Meantime, as a judge for the Blues Music Awards which are held in Memphis in May, Hayden is also going through “hundreds of submissions as part of the nomination process”, and CKUA listeners are likely to hear a few nuggets culled from that massive pile of recorded material during upcoming installments of
Friday Night Blues Party.
As for Petersen, he’s recently returned from Toronto, where he sat in on sessions where guitarists Harry Manx and Kevin Breit recorded a fresh batch of material for Stony Plain Records.
“Harry and Kevin put down 11 tracks while I was there. It was very interesting listening to them as they brought in skeletons of pieces to the sessions and then started building on them. It’s as though they come up with all these pieces to a puzzle,” says the executive producer of the project that will be the follow-up to In Good We Trust, which Breit and Manx released in 2007.
Both guitarists are known as adventurous improvisers and brilliant technicians, so the forthcoming disc, which is slated for release in spring of 2011, will be a much-anticipated affair by those who have enjoyed not only their duo offerings, but their solo discs.
Breit continues to be a “hired session gun” thanks to his associations with Blue Note Records and Norah Jones. The Toronto-based instrumentalist recently participated in sessions in Los Angeles with actor Hugh Laurie of House and BlackAdder fame. Laurie is apparently a fine New Orleans style piano player.
Another Stony Plain project on the release sheets for early next year will come from Rory Block, who once again worked within a thematic framework while hunkering down in the studio earlier this year. Block’s follow-up to Blues Walkin' Like A Man: A Tribute To Son House, focuses on her love of the gritty and hypnotic sounds of Mississippi Fred McDowell.
“I don’t think anyone will be surprised with Rory’s charged interpretations of McDowell’s songs,” says Petersen, “but I think the icing on the cake is that she wrote a couple of originals for the set, one that gives us a biographical look at Mississippi Fred McDowell and another that shows her appreciation for his music.”
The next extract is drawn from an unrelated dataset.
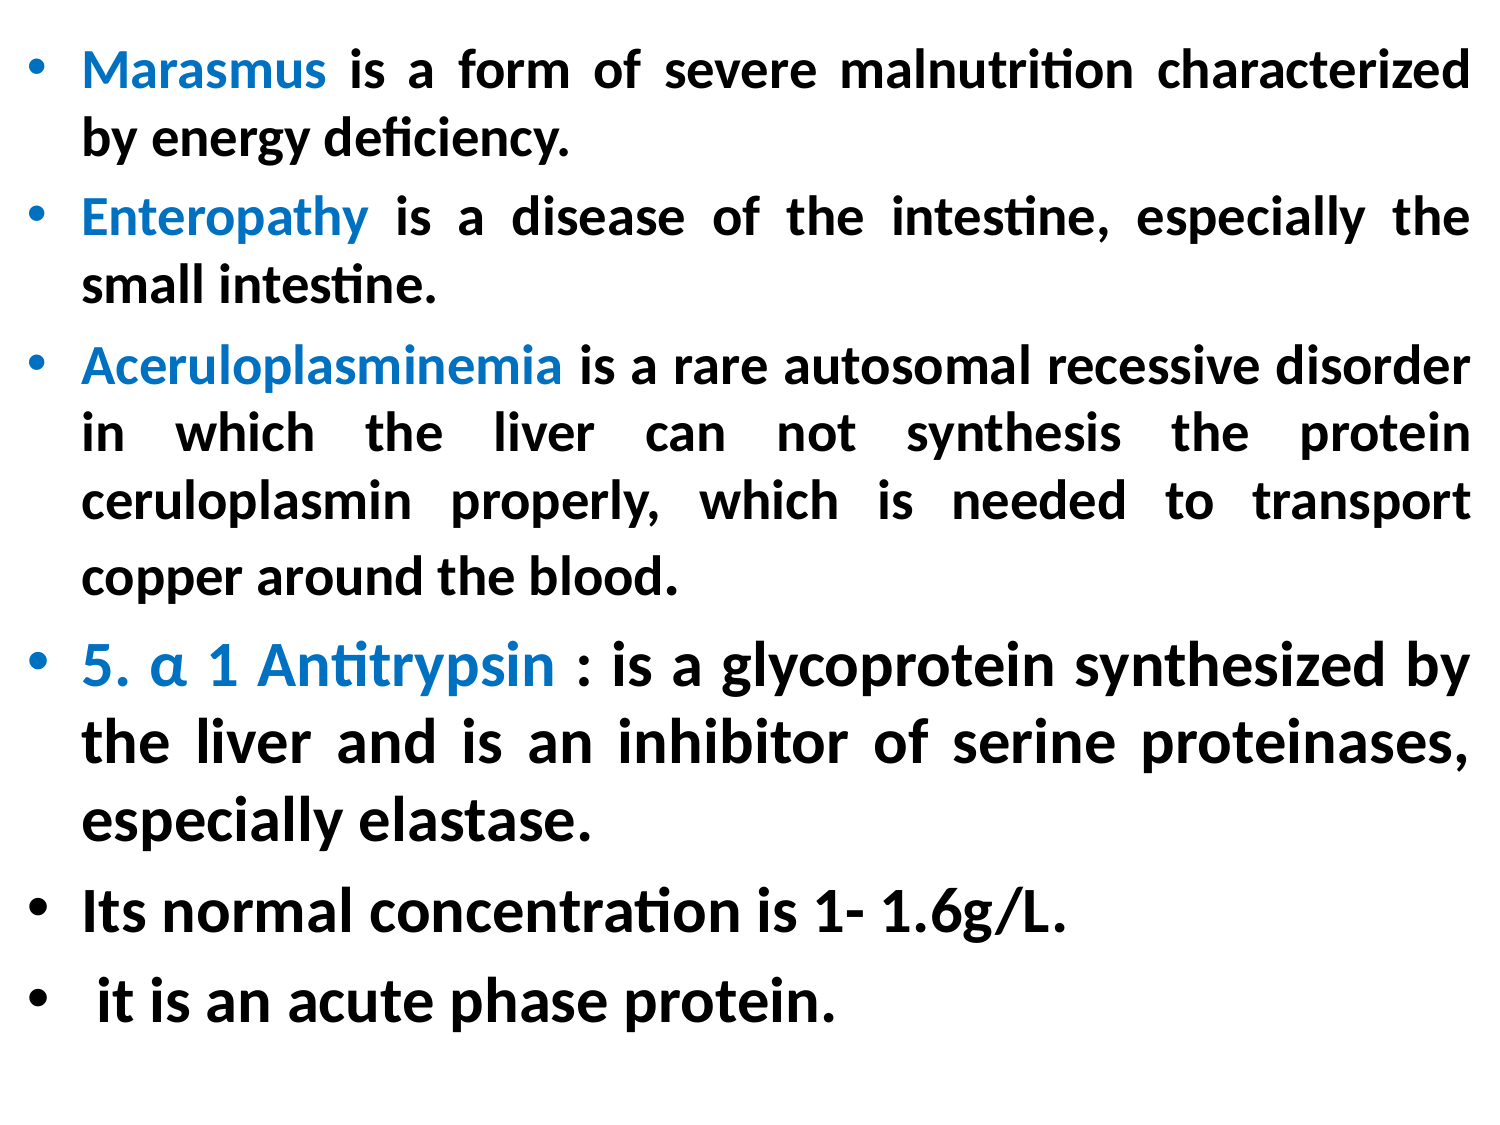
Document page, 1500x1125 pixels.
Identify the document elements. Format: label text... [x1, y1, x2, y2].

We’ll finish this posting with a reminder that Stony Plain recording artist Duke Robillard, who has released over a dozen discs with the label, and produced a number of other sessions for Stony Plain, plays a fundraiser/dance party for the Calgary International Blues Festival on Friday November 26 at Hillhurst Sunnyside Community Hall, and a concert at Festival Place in Sherwood Park on Saturday November 27.
And don’t forget that you can hear artists the calibre of Robillard on
Natch’l Blues and
Friday Night Blues Party every time you tune in.